*Note: This series is almost entirely based on a series of short videos (part of Wharton’s Communication class) by Amy Sharp, a media professional.*
Once the interview starts, there are lots of things that you may want to say and remember.
Your key message points are what you think is important and what you want to ensure gets out.
You need to prepare for the interview by breaking your message into 3 sections that can be a combination of any of this: who, what, when, how does it affect you, what you are doing about it, etc. More than 3 message points can get confusing. More likely, you may not have time to relay and do justice to more than 3 key points.
You need to know and understand your audience. The type of language that you will use depends on audience, so you should tailor your message to reach the right people, at the right level. AVOID industry jargon. For Muslims, this means that if you are talking about Islam, AVOID using technical terms that may be common to Muslims but if your audience is non-Muslim, they have no idea what you are talking about. Don’t mention Hajj or sajdah or worse still, get into a discussion of Usool al-Fiqh, without explaining what you mean (this would then become of one you 3 key messages) in simple terms with examples. You need to keep it simple.

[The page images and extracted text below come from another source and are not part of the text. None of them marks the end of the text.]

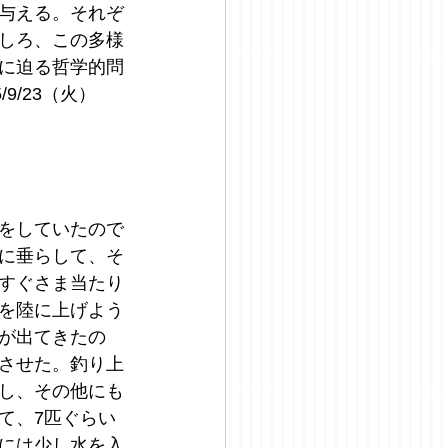
与える。それぞ
しろ、この多様
に迫る哲学的問
/23（火）
をしていたので
に垂らして、そ
すぐさま当たり
を陸に上げよう
が出てきたの
させた。釣り上
し、その他にも
て、7匹ぐらい
には少し水を入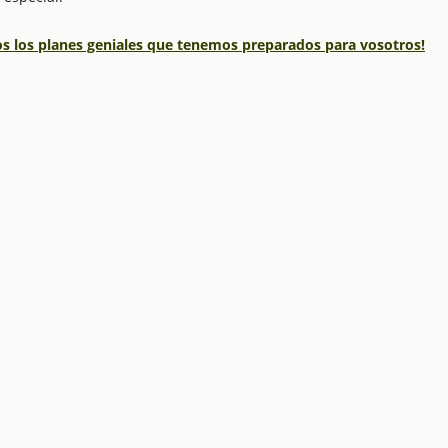
dos los planes geniales que tenemos preparados para vosotros!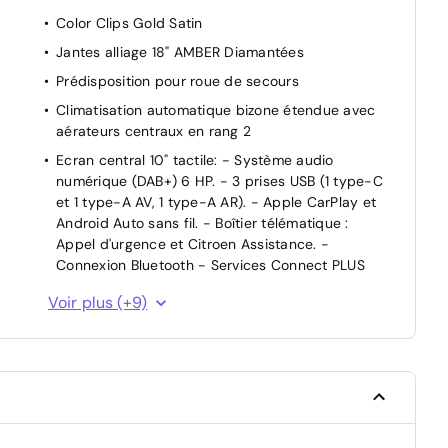
e
Color Clips Gold Satin
Jantes alliage 18" AMBER Diamantées
Prédisposition pour roue de secours
Climatisation automatique bizone étendue avec
aérateurs centraux en rang 2
Ecran central 10" tactile: - Système audio
numérique (DAB+) 6 HP. - 3 prises USB (1 type-C
et 1 type-A AV, 1 type-A AR). - Apple CarPlay et
Android Auto sans fil. - Boîtier télématique :
Appel d'urgence et Citroen Assistance. -
Connexion Bluetooth - Services Connect PLUS
Lame AV grise
Voir plus (+9)
Pack Drive Assist Régulateur de vitesse
adaptatif avec fonction Stop & Go
Pack Safety Plus - Active Safety Brake 2.0
(fonctionne à l'aide d'un radar de 7 à 140 km/h,
y compris de nuit, et détecte les cyclistes) -
Commutation automatique des feux de route -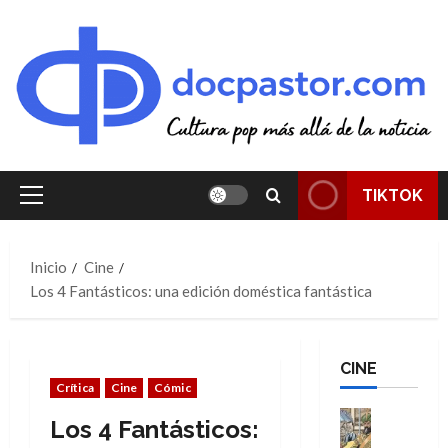
Saltar
al
contenido
TIKTOK
Menú
principal
Inicio
Cine
Los 4 Fantásticos: una edición doméstica fantástica
CINE
Crítica
Cine
Cómic
Cine
Los 4 Fantásticos:
Cómic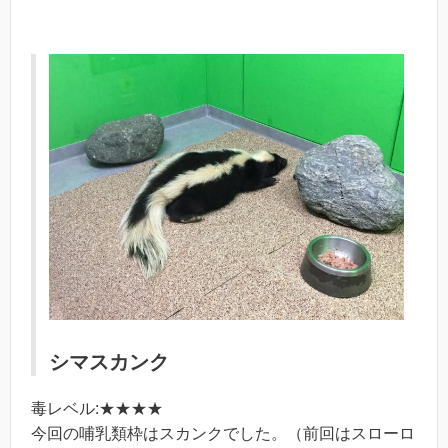
シマスカンク
毒レベル:★★★★
今回の哺乳類枠はスカンクでした。（前回はスローロ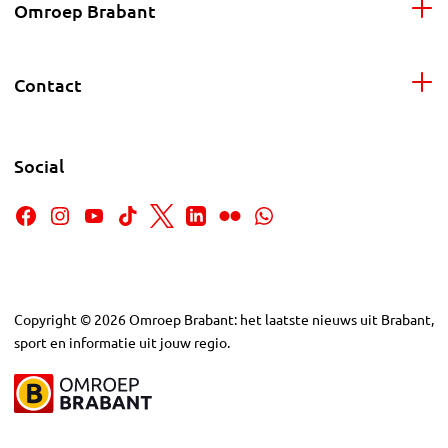
Omroep Brabant
Contact
Social
Copyright
©
2026
Omroep Brabant: het laatste nieuws uit Brabant,
sport en informatie uit jouw regio.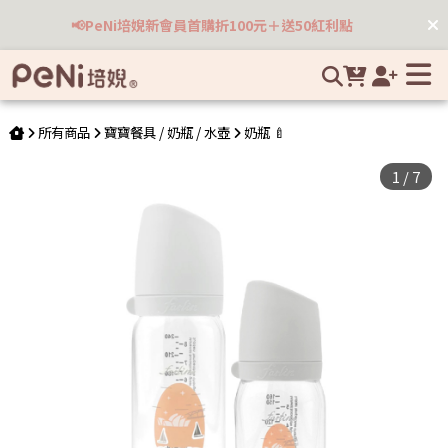
Farlin 城市系列寬口玻璃奶瓶1大1小 | 培婗高品質母嬰用品專賣
📢PeNi培婗新會員首購折100元＋送50紅利點
所有商品
寶寶餐具 / 奶瓶 / 水壺
奶瓶 🍼
1
/
7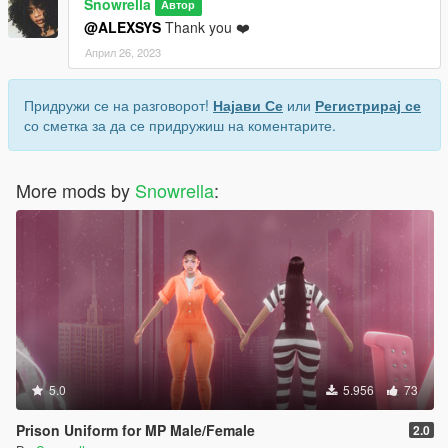
Snowrella
Автор
@ALEXSYS
Thank you ❤️
Април 26, 2023
Придружи се на разговорот!
Најави Се
или
Регистрирај се
со сметка за да се придружиш на коментарите.
More mods by
Snowrella
:
5.0
5.956
73
Prison Uniform for MP Male/Female
2.0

The easiest way to lose audience is talk over their head.
Practice out loud, start forming catch phrases, also work out mentally how you will work out from A to B to C. Don’t memorize your points otherwise you will sound robotic and unreal (you don’t want to sound like John Kerry).
If you have to memorize your points, then you probably aren’t familiar enough with the topic to be talking about it. So, make sure then that you know what you are talking about. It seems obvious but people sometimes are overconfident about what they know, and reality strikes only when they are challenged on it. Memorization makes your believability even lower. Be natural. We don’t memorize our conversations.